Condensation and aggregation of disordered proteins in cellular non-equilibrium environments are shaped decisively by enzymes. Enzymes called kinases phosphorylate proteins, consuming the chemical fuel ATP. Protein phosphorylation by kinases such as Casein kinase 1 delta (CK1δ) determines the interactions of neurodegeneration-linked proteins such as TDP-43. Hyperphosphorylation of TDP-43 by CK1δ may be a cytoprotective mechanism for neurons, but how CK1δ interacts with protein condensates is not known.
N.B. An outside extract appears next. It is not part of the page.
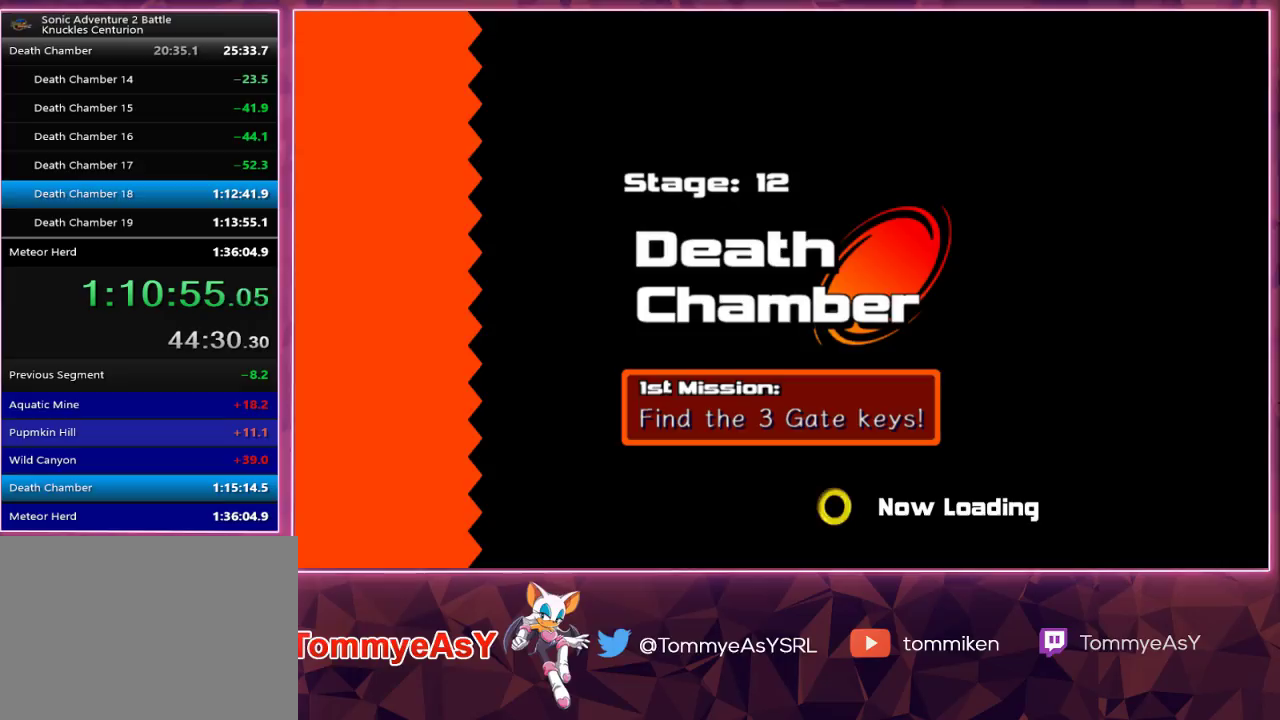
{"buttons": [], "left_stick": "center", "right_stick": "center", "events": []}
Molecular dynamics simulations hold the promise to resolve how kinases interact with disordered proteins and their condensates, and how this shapes the phosphorylation dynamics. In practice, it is difficult to verify whether implementations of chemical-fuel driven coarse-grained simulations are thermodynamically consistent, which we address by a generally applicable and automatic Markov state modeling approach. In this work, we thus elucidate with coarse-grained simulations, drivers of how TDP-43 is phosphorylated by CK1δ and how this leads to the dissolution of TDP-43 condensates upon hyperphosphorylation.
This work sheds light on the physical principles governing enzymatic regulation of biomolecular condensates—and opens new doors for understanding protein aggregation in diseases like ALS.
Congratulations to all the authors for this trully collaborative study!!!